Heute resümiert er im Gespräch mit der "Wiener Zeitung": "Haider hat meinen Erfahrungs-Schatz bereichert und das ist auch etwas wert. Das beste, was man mit unerfreulichen Erlebnissen tun kann, ist, daraus Erfahrungen zu ziehen. Raunzen und Jammern hat keinen Sinn." Eine weitere Erfahrung, die Adamovich machen musste: Allein mit sachlichen oder juristischen Argumenten wird man von der Bevölkerung oft nicht verstanden. Vor allem, wenn der Diskussionspartner populistisch argumentiert. "Leider ist es so", zitiert er einen Satz von Alexis de Tocqueville "dass sich eine Idee, die einfach aber falsch ist, immer gegen ein Idee durchsetzen wird, die richtig aber kompliziert ist." Richterliches Ethos ist für den hochdekorierten Juristen - Adamovich hält Ehrendoktorate von Universitäten im In- und Ausland und ist Träger verschiedenster wissenschaftlicher Preise - von hohem Wert. Zweifellos sei der Richter eine Figur, auf der die Hoffnungen der Menschen ruhen, für viele die personifizierte Gerechtigkeit schlechthin. Nur sei in einem aufgeklärten Zeitalters die Vorstellung vom "Richter-König, der hoch oben auf seinem Thron weise, gütig und gerecht entscheidet, weil er eben der Richter-König ist" eine Illusion. "Es ist notwendig für jeden Richter, dass er selbstkritisch bleibt und zum prime-facie-Eindruck eine gewisse Distanz hält", formuliert Adamovich.
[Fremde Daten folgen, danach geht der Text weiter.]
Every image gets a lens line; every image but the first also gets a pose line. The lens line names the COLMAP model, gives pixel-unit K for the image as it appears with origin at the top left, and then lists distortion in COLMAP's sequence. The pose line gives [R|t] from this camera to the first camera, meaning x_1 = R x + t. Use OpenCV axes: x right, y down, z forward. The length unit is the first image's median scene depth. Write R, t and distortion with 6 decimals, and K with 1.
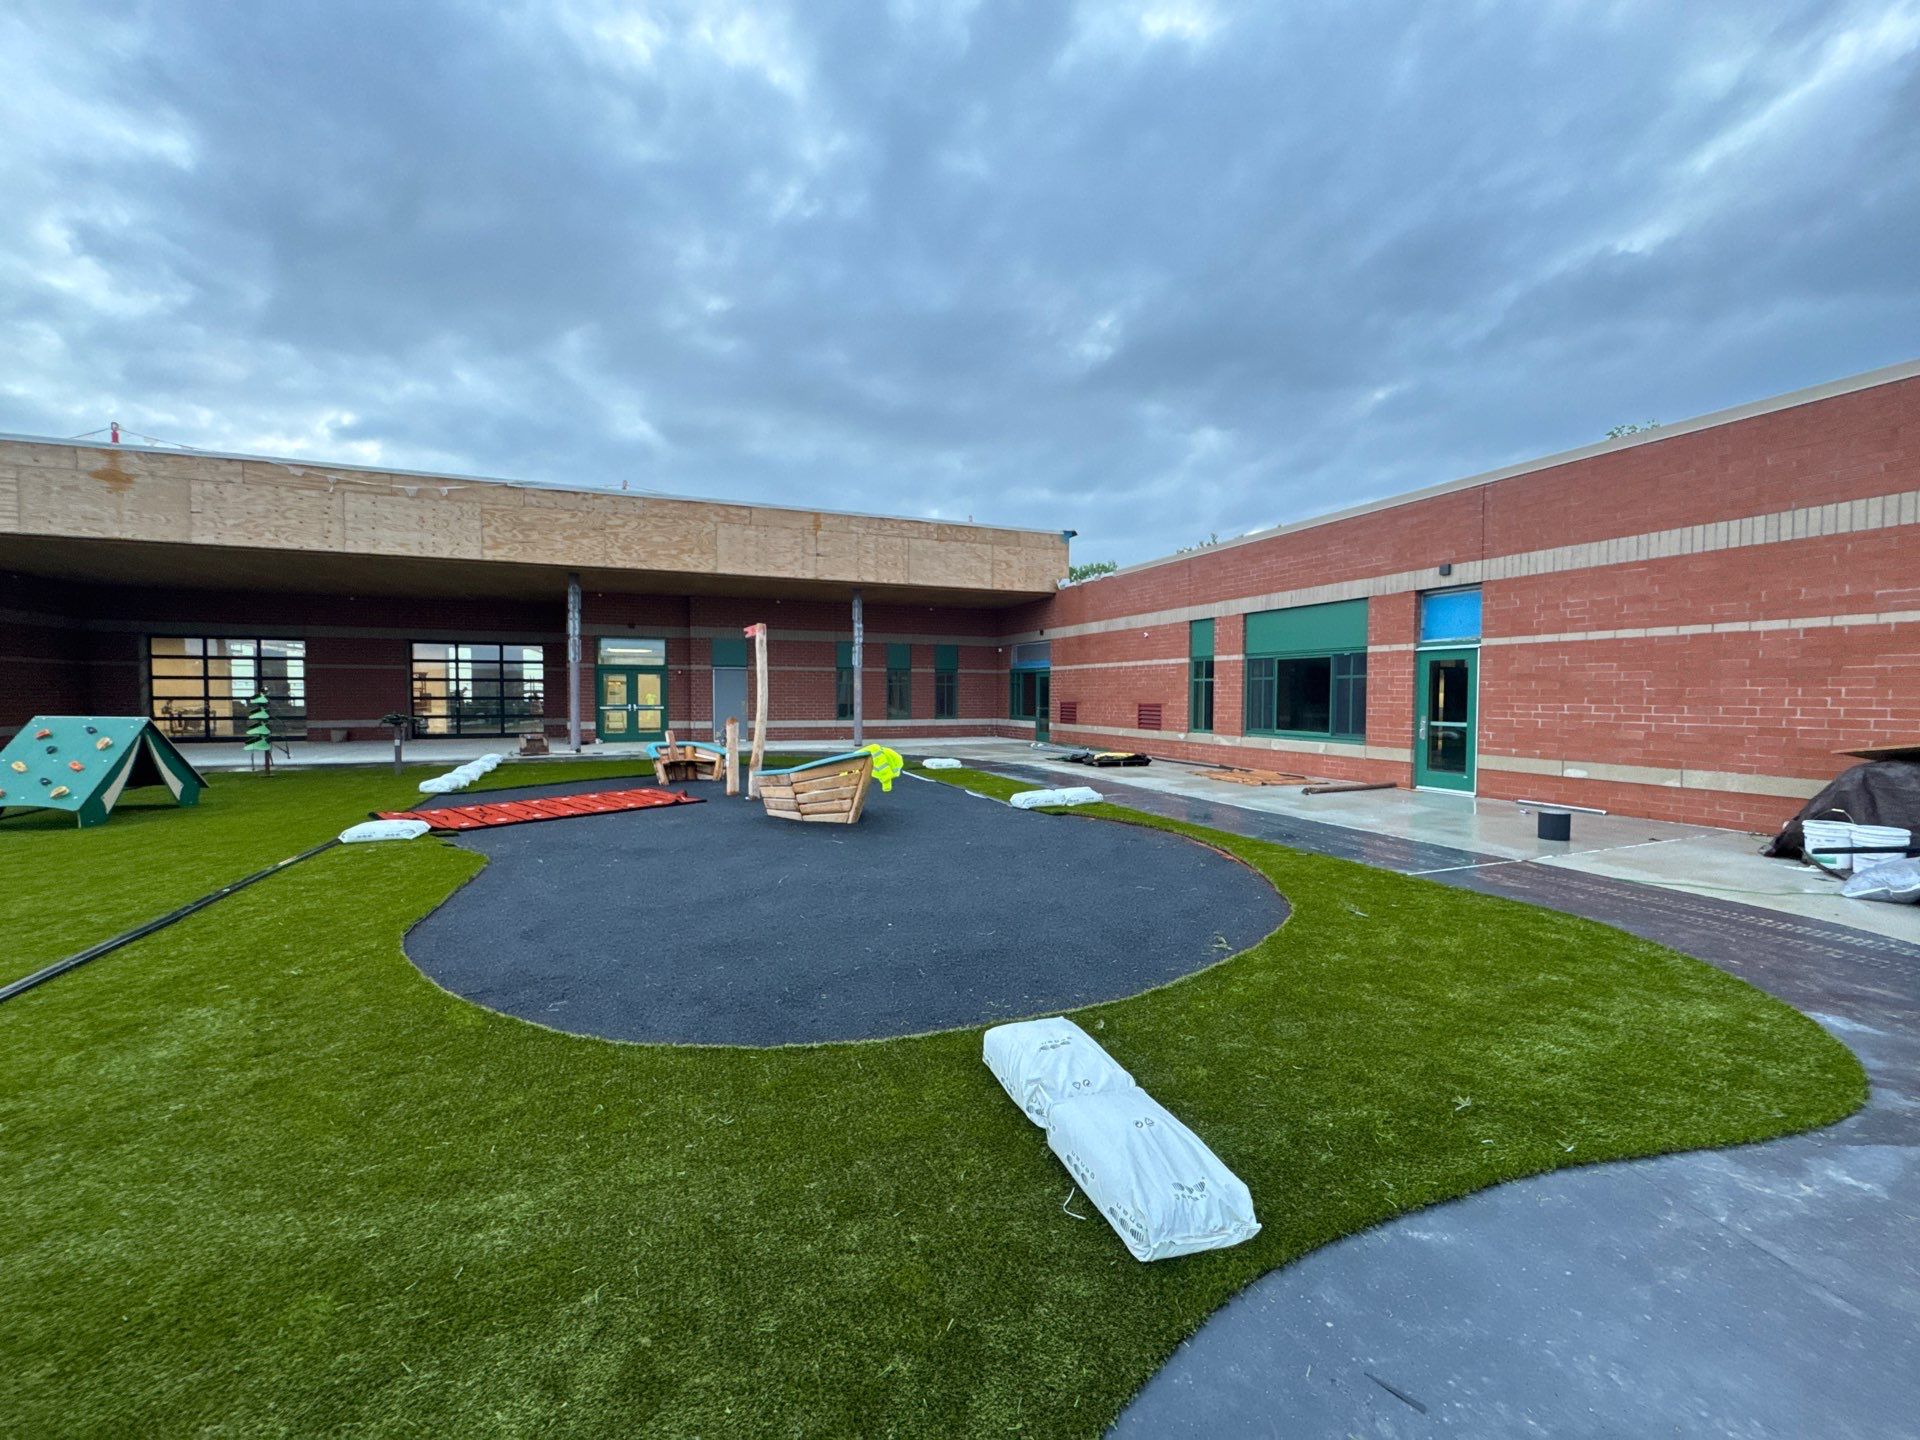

Emotion oder Intuition dürften in der Rechtsprechung keine Rolle spielen. Allerdings sei auch Kelsens Ideal-Vorstellung, der Richter wende die Rechtsnormen so distanziert an, wie ein Chemiker Substanzen im Labor zusammenbraut, "sicherlich nicht haltbar".
Besondere Pläne für die Zeit nach dem 31. Dezember - mit Ende 2002 tritt Adamovich in den Ruhestand - schmiedet er nicht. Zusammen mit Univ.-Prof. Bernd-Christian Funk und VfGH-Mitglied Univ.Doz. Sektionschef Gerhart Holzinger will er eine Darstellung des Verfassungsrechts vollenden. Mit diesem Buch tritt Adamovich neuerlich in die Fußstapfen seines Vaters, der ebenfalls ein Verfassungsrechts-Lehrbuch verfasste hatte.
"Völlig emanzipieren kann man sich von so einem übermächtigen Vaterbild nie," reflektiert Adamovich. Man müsse sich klar werden, inwieweit sich im eigenen Verhalten die Auseinandersetzung mit dem Vater widerspiegelt: "Wie es in diesem Zimmer hier aussieht - ist sicher kein Zufall."